HazyResearch / pdftotree

:evergreen_tree: A tool for converting PDF into hOCR with text, tables, and figures being recognized and preserved.
MIT License
428 stars 90 forks source link

PyPI v0.5.0 sdist is missing test data #114

Open jayvdb opened 3 years ago

jayvdb commented 3 years ago
pdftotree-0.5.0/tests> ls
__init__.py  test_basic.py  test_table_detection.py

As a reult, running the tests from the PyPI sdist isnt currently possible.

The usual/old solution is to create a MANIFEST.in , which can be generated using check-manifest , but there are newer ways and tools if you do not want another metadata file in the repo.

lukehsiao commented 3 years ago

I see your point.

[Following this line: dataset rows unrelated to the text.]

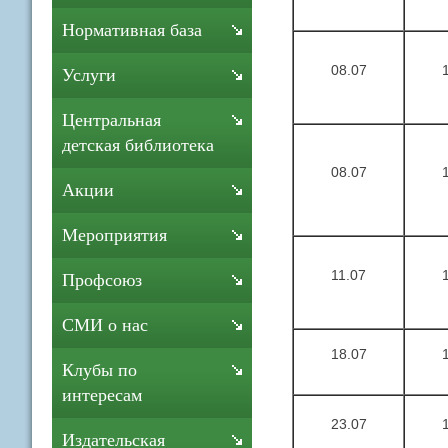
Нормативная база
08.07
Услуги
Центральная
детская библиотека
08.07
Акции
Мероприятия
11.07
Профсоюз
СМИ о нас
18.07
Клубы по
интересам
23.07
Издательская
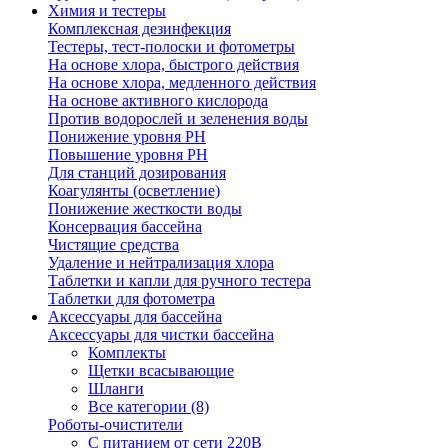
Химия и тестеры
Комплексная дезинфекция
Тестеры, тест-полоски и фотометры
На основе хлора, быстрого действия
На основе хлора, медленного действия
На основе активного кислорода
Против водорослей и зеленения воды
Понижение уровня РН
Повышение уровня РН
Для станций дозирования
Коагулянты (осветление)
Понижение жесткости воды
Консервация бассейна
Чистящие средства
Удаление и нейтрализация хлора
Таблетки и капли для ручного тестера
Таблетки для фотометра
Аксессуары для бассейна
Аксессуары для чистки бассейна
Комплекты
Щетки всасывающие
Шланги
Все категории (8)
Роботы-очистители
С питанием от сети 220В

One concern I would have is that the test data can be quite large. I'm not sure we actually want to bundle that together. Is there a good best practice to follow here?

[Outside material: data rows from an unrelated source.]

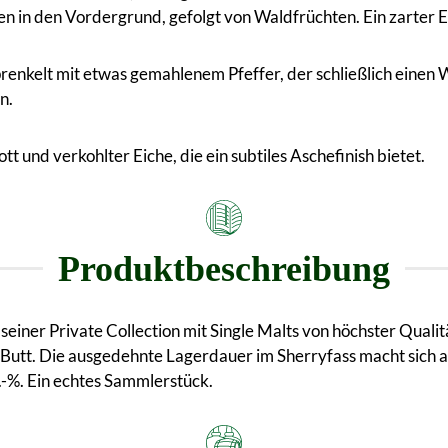
en in den Vordergrund, gefolgt von Waldfrüchten. Ein zarter 
renkelt mit etwas gemahlenem Pfeffer, der schließlich eine
n.
nd verkohlter Eiche, die ein subtiles Aschefinish bietet.
Produktbeschreibung
einer Private Collection mit Single Malts von höchster Qualit
rry Butt. Die ausgedehnte Lagerdauer im Sherryfass macht sich
.-%. Ein echtes Sammlerstück.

jayvdb commented 3 years ago

Best practise is to distribute wheels which only include the minimum needed to use the package, and a sdist which is a version snaphot of the 'source' which includes whatever is considered useful, e.g. docs, tests, test data, etc.

lukehsiao commented 3 years ago

Ah, I see. That makes sense then.

Would you happen to have the time to put together a PR for this? If not, it may be some time before I can get around to looking into this. I'll need to read up on the trade-offs of MANIFEST.in compared to what the more recent methods are.